Scan the records for "Software". Report each line that includes it.
*** RECORDS SHOWN Section Begins ***
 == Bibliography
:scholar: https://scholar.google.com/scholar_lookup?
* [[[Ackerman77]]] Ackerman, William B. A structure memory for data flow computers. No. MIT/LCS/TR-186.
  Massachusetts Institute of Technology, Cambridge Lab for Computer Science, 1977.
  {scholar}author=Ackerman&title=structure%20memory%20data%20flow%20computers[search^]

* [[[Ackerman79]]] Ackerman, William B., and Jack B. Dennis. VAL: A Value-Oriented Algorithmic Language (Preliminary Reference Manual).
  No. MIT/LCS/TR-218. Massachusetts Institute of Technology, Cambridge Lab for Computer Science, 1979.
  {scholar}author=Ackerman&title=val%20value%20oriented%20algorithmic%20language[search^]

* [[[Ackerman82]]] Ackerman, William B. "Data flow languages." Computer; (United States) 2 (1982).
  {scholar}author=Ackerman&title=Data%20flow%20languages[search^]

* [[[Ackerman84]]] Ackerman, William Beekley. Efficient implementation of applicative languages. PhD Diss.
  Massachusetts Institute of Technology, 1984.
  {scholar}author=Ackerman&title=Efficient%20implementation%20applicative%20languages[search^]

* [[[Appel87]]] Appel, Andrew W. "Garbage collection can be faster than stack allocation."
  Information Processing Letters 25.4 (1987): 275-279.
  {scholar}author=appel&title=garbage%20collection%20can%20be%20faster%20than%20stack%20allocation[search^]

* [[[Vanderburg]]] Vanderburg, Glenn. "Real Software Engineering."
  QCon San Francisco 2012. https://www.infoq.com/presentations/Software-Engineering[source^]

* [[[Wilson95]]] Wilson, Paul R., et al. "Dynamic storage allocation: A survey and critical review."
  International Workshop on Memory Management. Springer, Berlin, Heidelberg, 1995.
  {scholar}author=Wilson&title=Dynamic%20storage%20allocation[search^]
*** RECORDS SHOWN Section Ends ***
*** RECORDS SHOWN Section Begins ***
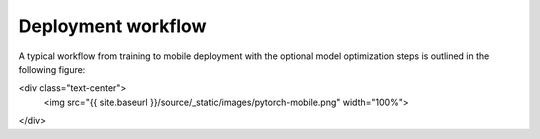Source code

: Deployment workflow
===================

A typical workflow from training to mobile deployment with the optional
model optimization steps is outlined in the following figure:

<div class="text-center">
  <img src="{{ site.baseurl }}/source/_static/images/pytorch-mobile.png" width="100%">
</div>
*** RECORDS SHOWN Section Ends ***
SOLUTION TO THIS TASK —
* [[[Vanderburg]]] Vanderburg, Glenn. "Real Software Engineering."
  QCon San Francisco 2012. https://www.infoq.com/presentations/Software-Engineering[source^]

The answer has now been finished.